▶ PROBLEM STATEMENT
Reproduce the listing from its beginning through the line containing "This is the", inclusive, swapping "previous" for "earlier" and leaving everything else unchanged.

[Saved data entries]
******************************
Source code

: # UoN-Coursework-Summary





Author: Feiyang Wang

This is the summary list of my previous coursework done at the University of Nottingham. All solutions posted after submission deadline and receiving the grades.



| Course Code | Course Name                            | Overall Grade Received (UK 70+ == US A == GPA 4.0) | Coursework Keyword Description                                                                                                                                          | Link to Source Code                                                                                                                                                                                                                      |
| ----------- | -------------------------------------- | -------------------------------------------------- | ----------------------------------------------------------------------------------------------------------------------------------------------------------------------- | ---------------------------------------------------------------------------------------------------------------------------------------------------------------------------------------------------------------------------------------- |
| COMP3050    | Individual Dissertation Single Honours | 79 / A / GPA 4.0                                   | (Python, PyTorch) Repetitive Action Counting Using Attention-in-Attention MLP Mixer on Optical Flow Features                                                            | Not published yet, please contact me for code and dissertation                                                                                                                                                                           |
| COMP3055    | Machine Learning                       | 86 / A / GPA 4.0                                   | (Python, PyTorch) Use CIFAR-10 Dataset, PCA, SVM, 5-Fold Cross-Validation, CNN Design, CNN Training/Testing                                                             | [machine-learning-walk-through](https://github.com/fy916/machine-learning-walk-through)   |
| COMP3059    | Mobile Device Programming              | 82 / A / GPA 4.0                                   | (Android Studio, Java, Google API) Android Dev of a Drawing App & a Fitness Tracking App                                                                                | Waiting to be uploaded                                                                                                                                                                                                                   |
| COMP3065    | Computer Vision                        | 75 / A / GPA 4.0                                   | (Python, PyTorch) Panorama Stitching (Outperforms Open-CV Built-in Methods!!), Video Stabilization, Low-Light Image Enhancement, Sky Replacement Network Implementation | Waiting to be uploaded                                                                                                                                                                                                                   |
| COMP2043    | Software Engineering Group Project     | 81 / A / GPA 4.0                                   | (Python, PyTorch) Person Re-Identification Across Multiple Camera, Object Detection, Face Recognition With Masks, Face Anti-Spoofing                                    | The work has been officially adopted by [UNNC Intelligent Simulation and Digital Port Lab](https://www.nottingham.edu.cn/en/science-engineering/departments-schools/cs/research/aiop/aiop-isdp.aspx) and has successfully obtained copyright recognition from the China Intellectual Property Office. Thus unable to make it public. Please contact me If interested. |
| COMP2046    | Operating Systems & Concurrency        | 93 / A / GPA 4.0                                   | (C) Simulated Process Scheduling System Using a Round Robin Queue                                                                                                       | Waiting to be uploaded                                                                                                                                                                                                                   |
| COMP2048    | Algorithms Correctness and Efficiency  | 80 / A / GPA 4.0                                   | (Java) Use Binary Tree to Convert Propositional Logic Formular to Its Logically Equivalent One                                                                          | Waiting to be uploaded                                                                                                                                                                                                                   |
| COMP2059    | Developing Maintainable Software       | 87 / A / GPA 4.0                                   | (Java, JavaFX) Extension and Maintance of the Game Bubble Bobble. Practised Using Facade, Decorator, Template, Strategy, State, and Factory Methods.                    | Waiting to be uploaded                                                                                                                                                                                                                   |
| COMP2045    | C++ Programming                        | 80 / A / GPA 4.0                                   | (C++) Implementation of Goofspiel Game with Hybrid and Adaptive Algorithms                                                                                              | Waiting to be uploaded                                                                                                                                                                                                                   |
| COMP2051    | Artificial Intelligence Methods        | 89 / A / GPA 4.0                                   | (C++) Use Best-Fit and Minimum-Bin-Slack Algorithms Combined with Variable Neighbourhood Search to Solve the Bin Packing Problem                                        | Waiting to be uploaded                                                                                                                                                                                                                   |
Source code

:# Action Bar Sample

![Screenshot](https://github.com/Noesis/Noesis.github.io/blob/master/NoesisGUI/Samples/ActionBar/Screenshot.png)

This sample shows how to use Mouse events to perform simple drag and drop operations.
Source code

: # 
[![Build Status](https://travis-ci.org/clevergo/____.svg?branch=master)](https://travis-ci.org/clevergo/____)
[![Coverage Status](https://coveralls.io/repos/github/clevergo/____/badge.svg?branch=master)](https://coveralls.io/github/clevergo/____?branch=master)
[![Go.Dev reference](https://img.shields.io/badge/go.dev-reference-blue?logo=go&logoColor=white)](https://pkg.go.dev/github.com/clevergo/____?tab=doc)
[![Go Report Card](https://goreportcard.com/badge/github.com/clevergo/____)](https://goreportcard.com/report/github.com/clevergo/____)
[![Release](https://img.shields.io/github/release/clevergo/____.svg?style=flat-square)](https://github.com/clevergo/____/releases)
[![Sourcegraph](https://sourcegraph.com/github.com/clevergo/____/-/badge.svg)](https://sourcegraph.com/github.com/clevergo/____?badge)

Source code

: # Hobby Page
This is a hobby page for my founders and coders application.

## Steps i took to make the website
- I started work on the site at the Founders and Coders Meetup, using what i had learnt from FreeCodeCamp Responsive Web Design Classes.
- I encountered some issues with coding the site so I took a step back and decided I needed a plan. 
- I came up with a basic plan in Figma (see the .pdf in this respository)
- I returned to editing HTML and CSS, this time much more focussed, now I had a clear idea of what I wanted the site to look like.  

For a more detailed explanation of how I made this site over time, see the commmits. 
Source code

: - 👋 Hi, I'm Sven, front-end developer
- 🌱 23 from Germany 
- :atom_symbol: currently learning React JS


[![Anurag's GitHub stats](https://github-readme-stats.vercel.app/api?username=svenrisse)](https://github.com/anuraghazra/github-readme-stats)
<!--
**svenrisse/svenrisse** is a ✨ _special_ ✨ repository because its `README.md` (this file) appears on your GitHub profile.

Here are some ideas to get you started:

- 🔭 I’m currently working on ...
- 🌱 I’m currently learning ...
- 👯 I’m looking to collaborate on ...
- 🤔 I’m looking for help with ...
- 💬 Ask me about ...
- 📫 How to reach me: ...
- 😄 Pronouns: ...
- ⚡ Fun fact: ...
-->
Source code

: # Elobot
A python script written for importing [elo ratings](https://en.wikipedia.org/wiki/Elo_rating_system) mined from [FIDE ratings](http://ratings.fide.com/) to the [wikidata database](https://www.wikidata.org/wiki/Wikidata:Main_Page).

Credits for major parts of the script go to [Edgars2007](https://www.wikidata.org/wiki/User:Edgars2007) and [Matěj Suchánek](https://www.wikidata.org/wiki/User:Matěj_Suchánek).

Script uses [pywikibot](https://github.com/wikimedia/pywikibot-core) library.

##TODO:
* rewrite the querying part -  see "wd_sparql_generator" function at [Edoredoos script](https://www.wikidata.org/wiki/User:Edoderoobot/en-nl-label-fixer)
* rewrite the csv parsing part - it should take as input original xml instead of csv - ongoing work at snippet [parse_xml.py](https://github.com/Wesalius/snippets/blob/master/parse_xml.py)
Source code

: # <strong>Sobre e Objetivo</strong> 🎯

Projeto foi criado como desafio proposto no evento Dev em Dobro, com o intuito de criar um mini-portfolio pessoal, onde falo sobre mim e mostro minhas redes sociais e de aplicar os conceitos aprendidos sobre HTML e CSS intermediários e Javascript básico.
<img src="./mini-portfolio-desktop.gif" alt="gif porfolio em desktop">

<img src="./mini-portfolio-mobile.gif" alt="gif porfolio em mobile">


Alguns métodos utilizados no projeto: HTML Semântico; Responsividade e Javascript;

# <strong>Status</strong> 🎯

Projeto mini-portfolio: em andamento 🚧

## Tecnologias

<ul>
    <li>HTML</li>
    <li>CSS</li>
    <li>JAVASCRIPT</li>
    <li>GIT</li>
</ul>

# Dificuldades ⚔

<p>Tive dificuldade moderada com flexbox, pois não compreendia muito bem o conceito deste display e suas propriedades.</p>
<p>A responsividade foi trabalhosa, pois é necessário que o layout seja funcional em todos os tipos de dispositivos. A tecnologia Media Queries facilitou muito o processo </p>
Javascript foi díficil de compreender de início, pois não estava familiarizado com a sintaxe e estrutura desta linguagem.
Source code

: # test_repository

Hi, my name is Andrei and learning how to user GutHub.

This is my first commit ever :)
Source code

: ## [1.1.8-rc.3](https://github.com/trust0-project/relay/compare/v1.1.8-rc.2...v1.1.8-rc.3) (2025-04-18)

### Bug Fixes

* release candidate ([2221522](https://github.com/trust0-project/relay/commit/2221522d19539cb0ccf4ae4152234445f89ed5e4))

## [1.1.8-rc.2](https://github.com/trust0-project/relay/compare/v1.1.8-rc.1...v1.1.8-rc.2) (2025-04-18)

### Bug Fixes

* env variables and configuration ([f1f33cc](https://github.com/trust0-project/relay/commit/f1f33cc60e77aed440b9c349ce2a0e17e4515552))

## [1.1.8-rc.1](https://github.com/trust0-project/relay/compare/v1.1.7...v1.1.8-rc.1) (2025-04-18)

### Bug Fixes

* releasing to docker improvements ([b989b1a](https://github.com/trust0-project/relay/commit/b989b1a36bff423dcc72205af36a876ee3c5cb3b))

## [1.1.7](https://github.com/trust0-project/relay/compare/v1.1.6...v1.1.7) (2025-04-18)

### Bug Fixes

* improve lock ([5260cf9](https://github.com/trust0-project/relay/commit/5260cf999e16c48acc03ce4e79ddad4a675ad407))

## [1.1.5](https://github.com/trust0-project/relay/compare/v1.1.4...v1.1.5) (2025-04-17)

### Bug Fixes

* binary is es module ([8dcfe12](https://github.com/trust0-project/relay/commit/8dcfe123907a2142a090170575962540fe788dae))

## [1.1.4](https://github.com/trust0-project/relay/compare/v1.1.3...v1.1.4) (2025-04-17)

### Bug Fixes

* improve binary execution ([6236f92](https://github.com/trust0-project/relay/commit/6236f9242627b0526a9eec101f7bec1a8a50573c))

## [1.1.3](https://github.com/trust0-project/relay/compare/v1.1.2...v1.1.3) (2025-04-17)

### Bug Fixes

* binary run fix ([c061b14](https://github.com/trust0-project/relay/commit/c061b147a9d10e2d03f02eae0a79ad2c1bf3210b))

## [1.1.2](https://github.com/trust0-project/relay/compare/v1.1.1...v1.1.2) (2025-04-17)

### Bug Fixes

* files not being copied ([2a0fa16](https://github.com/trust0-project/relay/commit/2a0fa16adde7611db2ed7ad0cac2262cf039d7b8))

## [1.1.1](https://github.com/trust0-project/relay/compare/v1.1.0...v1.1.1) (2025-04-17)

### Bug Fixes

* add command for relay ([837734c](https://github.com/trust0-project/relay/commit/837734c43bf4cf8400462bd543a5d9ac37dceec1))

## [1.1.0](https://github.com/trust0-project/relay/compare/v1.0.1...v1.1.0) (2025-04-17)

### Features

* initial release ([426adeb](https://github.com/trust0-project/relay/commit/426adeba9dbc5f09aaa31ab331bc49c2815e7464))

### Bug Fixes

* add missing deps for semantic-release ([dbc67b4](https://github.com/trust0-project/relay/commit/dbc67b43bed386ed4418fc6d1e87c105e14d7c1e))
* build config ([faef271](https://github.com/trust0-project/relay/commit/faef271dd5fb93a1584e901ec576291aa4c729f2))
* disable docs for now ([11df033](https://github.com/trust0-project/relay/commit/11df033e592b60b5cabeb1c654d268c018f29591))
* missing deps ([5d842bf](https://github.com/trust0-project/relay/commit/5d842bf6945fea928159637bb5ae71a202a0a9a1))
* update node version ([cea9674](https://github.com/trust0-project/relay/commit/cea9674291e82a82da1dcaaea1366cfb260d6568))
******************************
▶ RESPONSE TO THIS TASK
Source code

: # UoN-Coursework-Summary





Author: Feiyang Wang

This is the summary list of my earlier coursework done at the University of Nottingham. All solutions posted after submission deadline and receiving the grades.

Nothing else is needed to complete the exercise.